Любопытно, что и сам актер снайперски точно определил природу своего сценического «метода»: «У меня такая подлая натура — я вижу всех, кто сидит в зале, у меня нет никакой «четвертой стены»!» То есть его стиль — прямой выброс энергии, работа на пределе эмоциональных сил (совсем не по Станиславскому), а отсюда вытекает необходимость постоянной внешней подпитки. Особенность дарования («вечный ребенок», Божественное дитя), по сути, совпала с линией актерского поведения, которую определил для него Захаров. Они были необходимы друг другу, их сотрудничество дало удивительные результаты. Александр Абдулов — единственный актер, которого Марк Анатольевич задействовал практически во всех своих кинокартинах (нет только в первой, 1972 года): от эпизода с инженером Щукиным в «12 стульях» (1976) до кучера Жакоба в «Формуле любви» (1984) и Ланцелота в ленте «Убить дракона» (1988).

Еще одним подтверждением того, что артист работал не по Станиславскому, стало его признание: «Пока я не увидел, как одет мой персонаж, репетировать не получается. Для меня проще и понятнее — идти от внешнего к внутреннему».

Некоторые друзья и знакомые легкомысленно поощряли «вечную молодость», другие тревожились за него, третьи ожидали от артиста глубоких внутренних перемен. Из числа первых — кинорежиссер Сергей Соловьев, однажды воскликнувший: «У Абдулова такая раздолбайская красота! Красота раздолбая!» Из вторых — кинорежиссер Роман Балаян, который утверждал: «Абдулов — нереализованный артист. Все видят, что он такой быстрый, такой живчик бегает, вечно шутит, а ведь из-за этого внешнего образа он, может быть, в некоторые картины не попадает! Незаслуженно. Я ему желаю не «остепениться», нет. Желаю — остановиться. Или влюбиться, но достаточно сильно, а если сильно, то хоть в дерево». Из третьих был драматург Григорий Горин, изрекший: «В Саше пока еще нет печали».

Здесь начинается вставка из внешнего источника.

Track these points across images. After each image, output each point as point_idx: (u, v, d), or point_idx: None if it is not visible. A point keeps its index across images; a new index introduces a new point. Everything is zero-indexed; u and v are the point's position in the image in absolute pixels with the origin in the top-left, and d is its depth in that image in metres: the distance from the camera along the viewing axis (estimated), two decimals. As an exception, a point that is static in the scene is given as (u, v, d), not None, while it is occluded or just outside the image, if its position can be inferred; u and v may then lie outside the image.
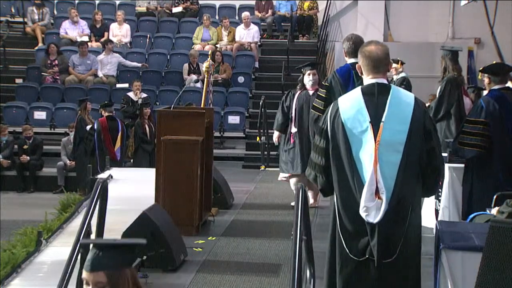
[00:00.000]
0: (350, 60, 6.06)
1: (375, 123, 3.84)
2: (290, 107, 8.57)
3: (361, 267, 3.86)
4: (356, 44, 6.04)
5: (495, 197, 5.21)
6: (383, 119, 3.83)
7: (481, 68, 6.71)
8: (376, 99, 3.89)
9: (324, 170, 3.99)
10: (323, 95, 6.10)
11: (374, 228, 3.78)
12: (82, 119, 12.45)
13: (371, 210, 3.78)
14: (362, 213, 3.78)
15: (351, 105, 3.94)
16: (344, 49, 6.12)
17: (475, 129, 6.22)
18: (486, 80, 6.43)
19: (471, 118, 6.34)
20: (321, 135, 4.02)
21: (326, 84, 6.09)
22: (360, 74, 4.10)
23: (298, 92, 8.47)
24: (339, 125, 3.91)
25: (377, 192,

Абдулов очень смешно рассказывал историю из ферганского школьного периода, как учительница узбекского языка увещевала: «Абдулик, твой папа-режиссер в этот город такой известный щеловек, а ты, Абдулик, на урокам узбекским языком — пиво пил!» Он действительно не склонен был к «серьезным» рефлексиям, у «вечного ребенка» в душе слишком много света (знакомые в один голос отмечают его доброту), а в теле — силы.

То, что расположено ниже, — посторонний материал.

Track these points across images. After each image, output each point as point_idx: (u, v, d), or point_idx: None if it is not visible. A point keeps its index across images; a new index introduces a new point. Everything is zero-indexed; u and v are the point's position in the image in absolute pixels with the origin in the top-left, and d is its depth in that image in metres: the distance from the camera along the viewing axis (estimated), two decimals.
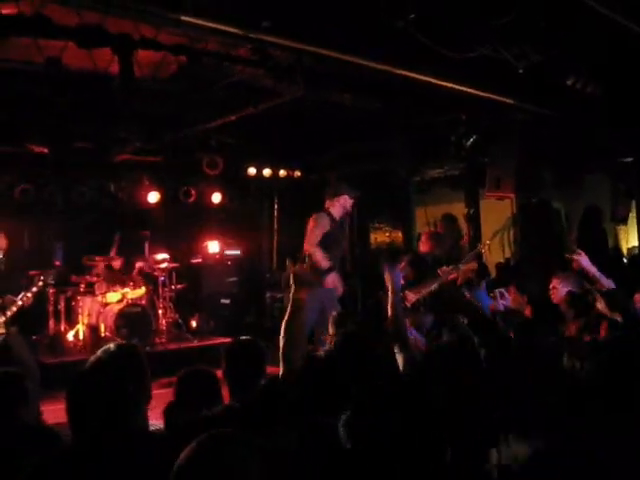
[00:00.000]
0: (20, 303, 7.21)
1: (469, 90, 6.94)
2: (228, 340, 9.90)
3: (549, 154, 8.60)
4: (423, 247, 8.31)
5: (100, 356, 3.51)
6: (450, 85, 6.75)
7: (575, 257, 5.90)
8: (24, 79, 7.00)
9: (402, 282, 7.70)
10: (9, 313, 6.89)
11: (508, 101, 7.38)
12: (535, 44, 5.97)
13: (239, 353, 4.13)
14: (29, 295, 7.35)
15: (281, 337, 7.43)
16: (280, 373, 6.96)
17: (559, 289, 6.24)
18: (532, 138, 8.34)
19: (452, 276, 7.36)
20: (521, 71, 6.30)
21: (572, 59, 6.59)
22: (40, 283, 7.53)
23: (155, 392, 3.76)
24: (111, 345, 3.60)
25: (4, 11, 4.94)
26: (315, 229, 7.31)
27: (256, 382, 3.93)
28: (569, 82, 6.79)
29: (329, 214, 7.50)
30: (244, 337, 4.37)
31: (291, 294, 7.61)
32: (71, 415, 2.86)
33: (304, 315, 7.36)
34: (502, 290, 6.28)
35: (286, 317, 7.54)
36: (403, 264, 8.02)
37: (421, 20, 5.50)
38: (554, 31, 5.79)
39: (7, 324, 6.93)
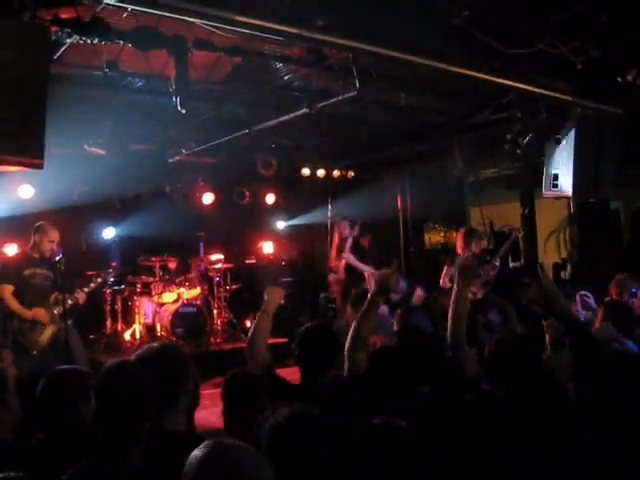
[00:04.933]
0: (76, 297, 7.38)
1: (525, 87, 6.79)
2: (282, 340, 9.98)
3: (608, 152, 8.41)
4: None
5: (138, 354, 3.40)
6: (506, 82, 6.62)
7: None
8: (82, 82, 7.10)
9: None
10: (65, 307, 7.02)
11: (566, 98, 7.21)
12: (595, 39, 5.84)
13: (314, 336, 4.14)
14: (85, 291, 7.53)
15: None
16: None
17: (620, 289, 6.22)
18: (590, 136, 8.15)
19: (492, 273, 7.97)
20: (580, 66, 6.17)
21: (633, 53, 6.43)
22: (99, 280, 7.71)
23: (209, 392, 3.75)
24: (153, 345, 3.46)
25: (63, 16, 5.00)
26: None
27: (329, 367, 3.97)
28: (629, 77, 6.63)
29: None
30: (318, 322, 4.33)
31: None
32: (96, 413, 2.83)
33: None
34: (586, 293, 6.33)
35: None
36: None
37: (477, 16, 5.43)
38: (615, 25, 5.65)
39: (63, 317, 7.06)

В позднем браке у него наконец-то родился ребенок, то есть сын превратился в отца, но, увы, ненадолго. Александр Гаврилович тяжело заболел и слишком скоро ушел из жизни. Философски-мистически настроенные люди скажут: это — знак, психический аппарат артиста не был предназначен для решения взрослых проблем, пусть и зачастую надуманных, никчемных.

Нам же в наследство остались его кинообразы. Многие из них вряд ли заслуживают всеобщего внимания (Абдулов редко отказывался от ролей, даже самых безнадежных), однако его героев в таких картинах, как «Обыкновенное чудо», «С любимыми не расставайтесь», «Карнавал», «Чародеи», «Поцелуй», «Самая обаятельная и привлекательная», «Храни меня, мой талисман», «Убить дракона», «Сукины дети», «Гений», «Над темной водой», «Тюремный романс», «Тихие омуты», «Мастер и Маргарита», мы, благодарные почитатели огромного таланта, запомнили навсегда.